Episodic Policy Gradient
========================

The episodic policy gradient is a modified version of the :ref:`pg-label` in which the training sequence is merged with the execution of the environment's episode. In the original policy gradient, the agent executes a full episode and then, it not only interacts with it (except if performing a logging operation in the training environment). This is not a problem in deterministic environments such as :ref:`poe-label`, but it can be if the environment implements methods that simulate dynamic markets (such as state noise).

Therefore, to address this limitation, the episodic policy gradient algorithm was developed, changing the training sequence so that the the 6 steps of the training sequence of the :ref:`pg-label` are performed after the execution of every simulation step. Thus, the following training loop is implemented:

1. A simulation step is run, updating the replay buffer experiences.
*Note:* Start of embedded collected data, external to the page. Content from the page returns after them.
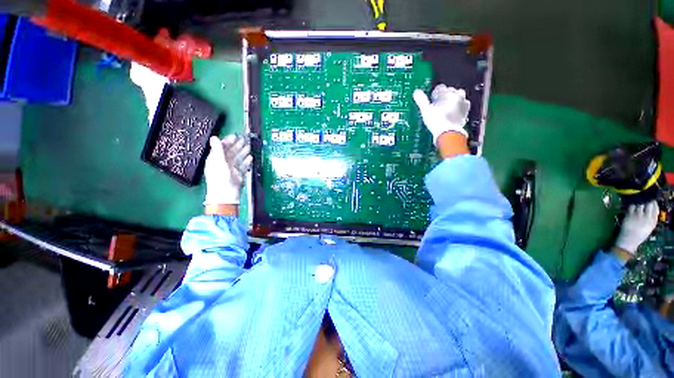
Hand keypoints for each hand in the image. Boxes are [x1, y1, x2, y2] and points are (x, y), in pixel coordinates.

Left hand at [204, 135, 251, 204]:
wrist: (226, 194)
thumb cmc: (220, 178)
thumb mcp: (218, 162)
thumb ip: (218, 149)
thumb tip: (214, 137)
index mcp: (216, 159)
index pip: (222, 147)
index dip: (228, 141)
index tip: (235, 136)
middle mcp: (224, 162)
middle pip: (232, 151)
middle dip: (238, 145)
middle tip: (245, 139)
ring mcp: (232, 168)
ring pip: (239, 158)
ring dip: (244, 152)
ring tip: (249, 146)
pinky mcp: (239, 174)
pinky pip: (243, 165)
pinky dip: (247, 161)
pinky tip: (250, 158)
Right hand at [413, 84, 470, 144]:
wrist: (449, 132)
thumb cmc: (437, 121)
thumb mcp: (425, 110)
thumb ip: (421, 100)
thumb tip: (417, 92)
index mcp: (447, 93)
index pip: (440, 88)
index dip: (434, 93)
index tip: (431, 99)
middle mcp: (457, 96)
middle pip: (450, 91)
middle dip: (444, 96)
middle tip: (437, 104)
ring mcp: (463, 104)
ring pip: (458, 98)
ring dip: (453, 101)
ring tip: (445, 109)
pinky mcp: (465, 113)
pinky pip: (462, 107)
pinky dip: (457, 109)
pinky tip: (452, 114)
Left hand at [614, 201, 658, 254]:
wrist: (629, 241)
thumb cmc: (639, 234)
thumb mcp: (649, 227)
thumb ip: (651, 217)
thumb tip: (652, 207)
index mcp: (653, 221)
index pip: (655, 207)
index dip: (653, 202)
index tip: (651, 199)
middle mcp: (646, 217)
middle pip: (648, 204)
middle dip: (646, 199)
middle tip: (643, 198)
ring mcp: (637, 216)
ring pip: (640, 203)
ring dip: (638, 201)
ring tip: (637, 199)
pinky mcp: (629, 215)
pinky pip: (631, 206)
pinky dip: (631, 204)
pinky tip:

2. The 6 training steps listed in :ref:`pg-label` are executed :code:`gradient_steps` times (this parameter can be set in the :code:`train` method).

This algorithm is very similar to the test sequence of :ref:`pg-label`. Additionally, The testing sequence, validation sequence is identical to the original Policy Gradient approach.

.. note::

    The algorithm is called episodic because it needs to run for :code:`episodes` number of episodes.

Logging
-------

A difference between this algorithm and :ref:`pg-label` is that there is no need to set a validation period, since several episodes are run and the logging is performed automatically.